I sat in fear tonight at the Cosi’s on Union Square.

My friend Adam and I had gotten together to find him some new Magic: the Gathering cards (they get old so fast. Damned marketing schemes!). After finding our first location, Neutral Ground, closed for the day, we headed down to Forbidden Planet on Union Square. Finding exactly what we were looking for, we left Planet and tried to figure out a place to eat. I’d just finished designing some icons that I wanted to show him and upload, so I suggested the Cosi’s across the street.

I found out a few weeks ago after stumbling upon a Cosi’s on 8th Street that I love this latest chain-restaurant. Slowly growing for the past few years, more and more locations have been popping up around the city. I frequent one at one of my internships, and trek purposefully to this one between 6th & Broadway. Playing a lot of alternative/soft rock (reminded me of how much I like Dave Matthews Band), free wireless internet and it’s inception being the creation of a new kind of flat bread (that is delicious), it was destined to become a hit with me and my carb-craving self.

So we walk over to the Cosi and it turns out to be like anything but the places I’m used to. The lights have been dimmed down to the point where everything just looks like it’s a shade of gray with a hint of color. We have to wait to be seated, and once we are, for a waiter to take our orders. And though this is the usual deal at a restaurant, this is not how Cosi’s is usually run. After our drink orders are taken, we’re served our soda in plastic cups and were given a plastic knife and fork, along with out paper napkins. The internet would not connect to my laptop, and the waiter would disappear without checking on us.

I’ve only ever been to one other restaurant that does this, Atlanta Bread Company in White Plains. They do the restaurant turn over at night, but you order your food at the register and then stick a card with a number on a stand on your table and that’s it. That’s the most interaction you have with a “waiter.” you’ve already paid and you don’t have to worry about anything else. The lighting has been dimmed, but only enough so that they can bring out candles to put on all the tables. I sit down knowing that my chair is red.

Adam and I stared at each other, and then he started preparing to take the waiter down with the plastic knife. And though this would probably have been funny in any other situation (and I did laugh a good chunk that night), upsetting a vegetarian on a diet who usually does not like waiters (or waitresses) is not a good idea.

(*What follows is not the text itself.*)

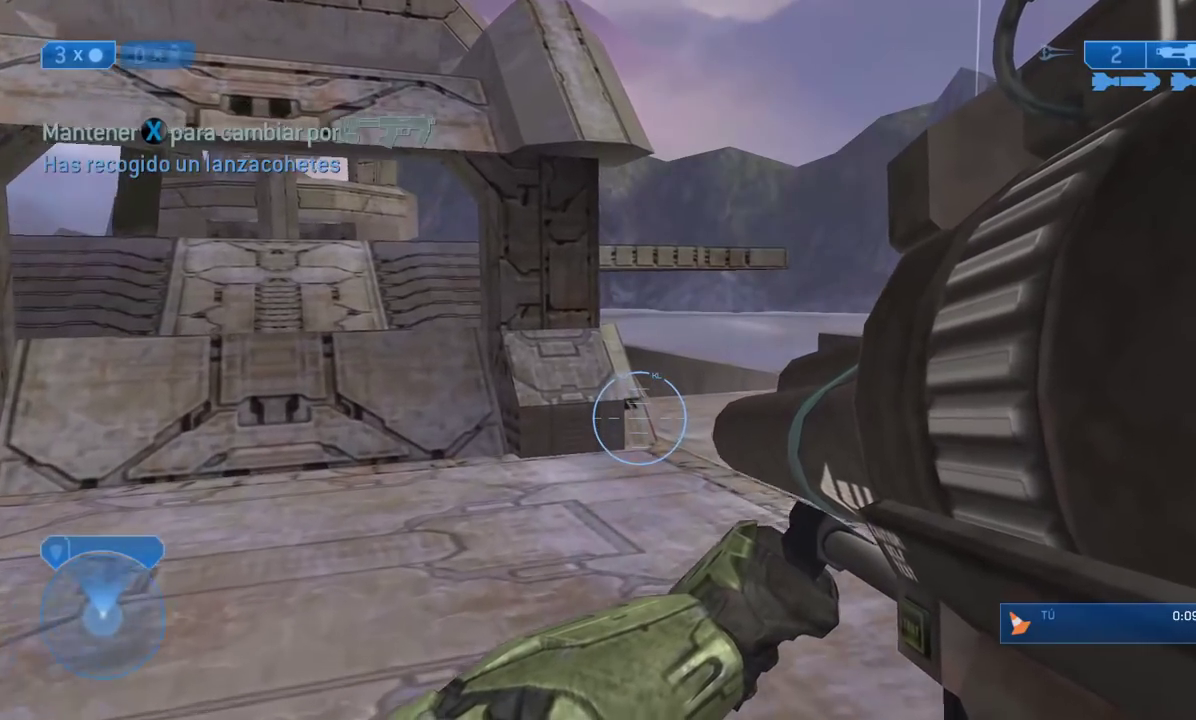
{"dt_ms": 500, "buttons": [], "left_stick": "up", "right_stick": "center"}
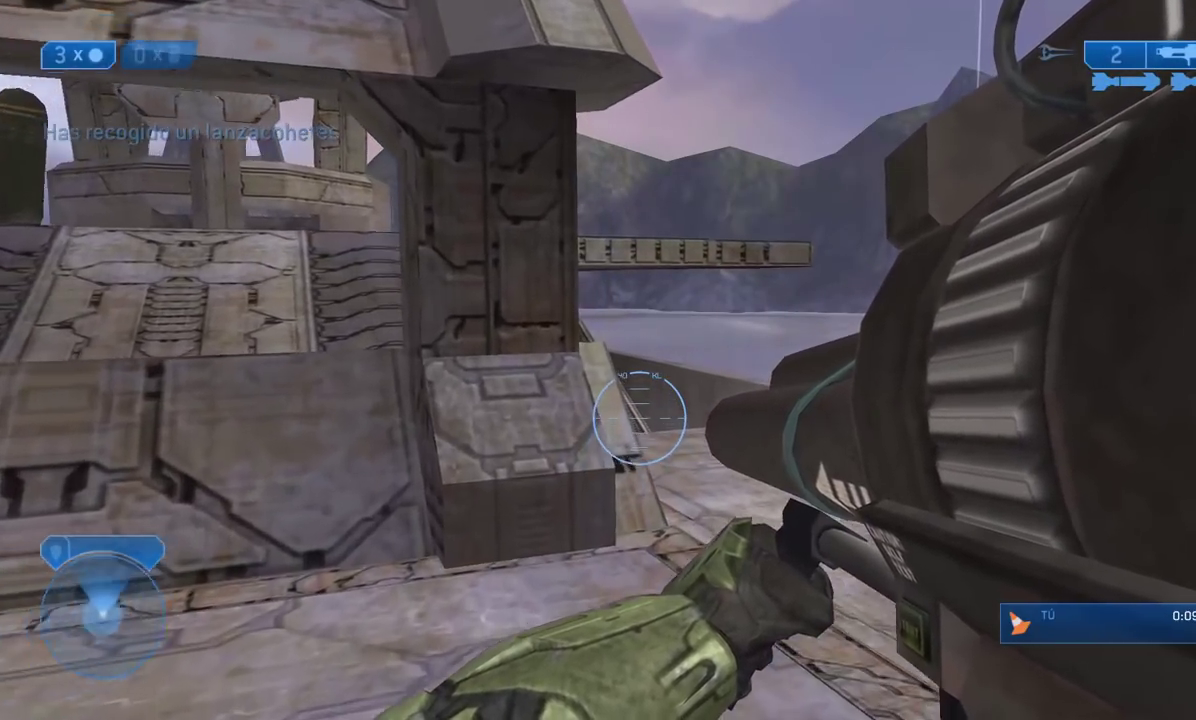
{"dt_ms": 500, "buttons": [], "left_stick": "up-right", "right_stick": "center"}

Especially when he believes that the food you served him turned out to be the most unappetizing he could have expected.

It became my job to get us out of there, though I failed miserably at it as our waiter continued to dodge in and out of a back section and look anywhere but in our direction. Adam finally flagged down a waitress and asked her for our check. And though she said “Yes, of course,” nothing arrived. About five minutes, after many assurances to my comrade that we would be leaving shortly, our checked arrived with a big “Thank You!” written on the top left of the check. I can’t help but smile at it and point it out to Adam who gives me a look of disdain.